The landlord, with guidance from their broker, had filed a claim last July after criminals gained access through a leased security gate, prompting AIG to refuse the claim due to the structure’s vacant status, which wasn't covered under the policy.

Prior to the unfortunate event, the broker had made the building owner and managing agent aware of the need to refresh AIG of the vacant situation, potentially affecting claims, and the possibility of acquiring extra coverage by adjusting the premium.

Despite the advice, the owner failed to take action, leading to AIG being notified about the vacancy only post-theft.
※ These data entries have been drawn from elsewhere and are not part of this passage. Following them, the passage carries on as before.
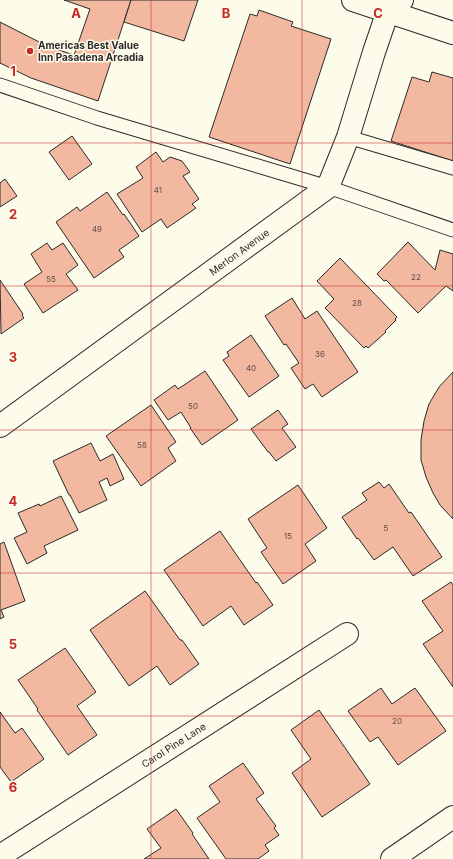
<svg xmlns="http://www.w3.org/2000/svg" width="453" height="859" font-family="Inter,sans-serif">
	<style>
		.building { fill: #f2b8a0; stroke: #2b2b2b }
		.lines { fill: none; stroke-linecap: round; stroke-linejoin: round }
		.lane-casing { stroke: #2b2b2b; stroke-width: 15 }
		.street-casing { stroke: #2b2b2b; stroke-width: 24 }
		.secondary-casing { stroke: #2b2b2b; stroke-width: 24 }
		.primary-casing { stroke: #2b2b2b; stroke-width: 24 }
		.lane { stroke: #fdfbea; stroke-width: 13 }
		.street { stroke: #fdfbea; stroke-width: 22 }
		.secondary { stroke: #fdfbea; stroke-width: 22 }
		.primary { stroke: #fdfbea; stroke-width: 22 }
		.grid { fill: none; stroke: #c62828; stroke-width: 1; stroke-opacity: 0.55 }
		.poi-dot { fill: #c62828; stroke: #fdfbea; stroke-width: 1.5 }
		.labels { text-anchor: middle; stroke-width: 3; stroke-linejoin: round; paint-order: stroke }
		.number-label { font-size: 8px; fill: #5d4e48 }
		.poi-label { font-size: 10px; font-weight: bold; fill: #2b2b2b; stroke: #fdfbea; text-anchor: start }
		.street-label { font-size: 10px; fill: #2b2b2b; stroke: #fdfbea }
		.grid-label { font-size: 13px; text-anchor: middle; font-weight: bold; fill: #c62828; stroke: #fdfbea; stroke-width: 3; stroke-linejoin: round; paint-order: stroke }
	</style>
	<rect width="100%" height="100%" fill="#fdfbea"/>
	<g class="building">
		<path d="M64,0H131L98,101L31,78L0,63V22L47,46L74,55L90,9Z"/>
		<path d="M131,0H198L184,41L124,22Z"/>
		<path d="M259,10L293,22L291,26L331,39L290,164L209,137L250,14L257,16Z"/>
		<path d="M432,72L453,78V161L391,141L412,77L429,82Z"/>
		<path d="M72,136L92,164L69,180L49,152Z"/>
		<path d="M156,152L163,162L170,157L182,161L190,172L183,176L199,199L192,204L196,208L167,228L161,219L142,232L117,194L143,178L136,167Z"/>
		<path d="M5,179L17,196L0,207V183Z"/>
		<path d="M107,192L123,215L124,214L139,236L119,250L124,257L94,278L56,222L77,207L80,211Z"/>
		<path d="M408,242L435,270L440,250L453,254V291L446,286L418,313L386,280L384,281L377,274Z"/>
		<path d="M47,243L52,250L63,243L78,265L66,274L78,290L43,313L24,284L42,272L31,254Z"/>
		<path d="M340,258L397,317L395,319L396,320L385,331L386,332L368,348L366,346L364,348L325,308L334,299L317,281Z"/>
		<path d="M0,280L23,314L22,315L24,318L1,334Z"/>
		<path d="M292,298L305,319L317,311L358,372L322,397L313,384L305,389L291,368L299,363L286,344L284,345L265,316Z"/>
		<path d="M251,335L279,376L249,397L223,360L229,356L227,352Z"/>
		<path d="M205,371L238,420L202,445L190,428H191L181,412L168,420L154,400L175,385L178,389Z"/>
		<path d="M453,372V519L440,505L433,493L426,477L421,460V440L424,421L429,404L439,387Z"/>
		<path d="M151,405L176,442L168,448L176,461L141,486L106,436Z"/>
		<path d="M278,410L288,424L282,428L296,447L276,461L269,452H268L251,429Z"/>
		<path d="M91,443L100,461L113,454L124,479L110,486L107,478L99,482L107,500L79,513L70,495H69L53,461Z"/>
		<path d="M379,482L384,488L389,484L409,513L411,512L442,557L413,576L393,547L374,560L358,538L357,539L342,517L367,500L362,493Z"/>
		<path d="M298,485L327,528L305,544L316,561L283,584L261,552L267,548L248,519Z"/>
		<path d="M61,496L78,530L44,546L47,553L27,564L14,538L27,532L18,513L39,504L40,506Z"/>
		<path d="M220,531L256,583L257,582L273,605L244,625L231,606L203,626L164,570Z"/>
		<path d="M4,542L25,601L1,610L4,617L0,619V544Z"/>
		<path d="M451,582L453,585V687L423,644L443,631L422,601Z"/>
		<path d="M145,591L180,640H182L199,664L170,685L157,666L129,686L90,630Z"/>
		<path d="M65,648L96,692L77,706L97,735L68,755L37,710L38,709L18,680Z"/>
		<path d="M381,688L392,704L415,688L446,731L398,765L378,737L370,742L348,711Z"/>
		<path d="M319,710L370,784L322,817L292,773L311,759L291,730Z"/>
		<path d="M0,712L15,733L22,728L44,759L11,782L0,767Z"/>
		<path d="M243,763L264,793L256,799L276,826L274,828L279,835L265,845L269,851L258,859H226L197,818L220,802L209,786Z"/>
		<path d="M176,809L193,833L192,834L209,859H144L161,848L147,829Z"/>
	</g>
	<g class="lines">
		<g class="lane-casing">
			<g id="lane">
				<path d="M0,85L97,118L328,187L453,230"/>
				<path d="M348,137L453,168"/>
			</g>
		</g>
		<g class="street-casing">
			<g id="street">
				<path id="s1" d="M0,426L328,187L348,137L374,52L388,11"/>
				<path id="s2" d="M0,856L347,634"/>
			</g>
		</g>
		<g class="secondary-casing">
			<g id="secondary">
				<path d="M388,11L402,0"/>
				<path d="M392,859L453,817"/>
			</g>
		</g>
		<g class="primary-casing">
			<path id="primary" d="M353,0L453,33"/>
		</g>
		<use href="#lane" class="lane"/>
		<use href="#street" class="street"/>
		<use href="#secondary" class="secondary"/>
		<use href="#primary" class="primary"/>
	</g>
	<path class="grid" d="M151,0V859M302,0V859M0,143H453M0,286H453M0,430H453M0,573H453M0,716H453"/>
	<circle class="poi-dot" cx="30" cy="51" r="4"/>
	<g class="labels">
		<g class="number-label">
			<text x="158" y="193">41</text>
			<text x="97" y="232">49</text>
			<text x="416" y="280">22</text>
			<text x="51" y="282">55</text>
			<text x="357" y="306">28</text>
			<text x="320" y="357">36</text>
			<text x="251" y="371">40</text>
			<text x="193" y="409">50</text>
			<text x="142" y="448">58</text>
			<text x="386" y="531">5</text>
			<text x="288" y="539">15</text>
			<text x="397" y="724">20</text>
		</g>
		<g class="poi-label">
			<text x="38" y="49">Americas Best Value<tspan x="38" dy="12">Inn Pasadena Arcadia</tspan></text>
		</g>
		<g class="street-label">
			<text dy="4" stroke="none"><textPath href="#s1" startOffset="296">Merlon Avenue</textPath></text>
			<text dy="4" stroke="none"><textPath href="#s2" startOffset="206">Carol Pine Lane</textPath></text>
		</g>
	</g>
	<g class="grid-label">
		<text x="76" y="18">A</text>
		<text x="226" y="18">B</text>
		<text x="378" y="18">C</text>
		<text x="13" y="76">1</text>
		<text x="13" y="219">2</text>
		<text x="13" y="362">3</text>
		<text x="13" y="506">4</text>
		<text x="13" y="649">5</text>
		<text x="13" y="792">6</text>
	</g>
</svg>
AFCA indicated that AIG would likely have underwritten the unoccupancy risk had they been told, and determined it fair to authorize the claim — factoring in the supplemental premium and other conditions like an excess charge.

Section 54 of the Insurance Contracts Act became pivotal, with AFCA stating that the breach pertained to not informing the insurer of the decision to leave the property vacant beyond 90 days without seeking written permission — not merely the fact that the premises were left empty.

An AFCA official explained, “I am not of the view that the complainant’s failure to request the insurer’s written consent ... can reasonably be regarded as being capable of causing or contributing to the malicious damage and theft event.”

They emphasized, “The insurer cannot refuse to pay the claim by reason only of the post-contractual act, that is, by reason only of the complainant’s failure to seek its written consent. The insurer is, however, entitled to reduce its liability to the extent that it has been prejudiced.”

AFCA specified that AIG had not proved the extent of its disadvantage equaled its ability to completely dismiss its liability under the policy. Instead, AFCA accepted that the liability compared to the additional premium deemed appropriate if the vacancy had been disclosed.

Arguments suggesting partial occupancy, due to daily visits from a property manager and maintenance by contractors, were rejected, as was the claim that it was unjust to deny coverage because the theft transpired over a weekend when the premises would be unoccupied even if tenanted.

This information originally featured in an article in Insurance News Magazine.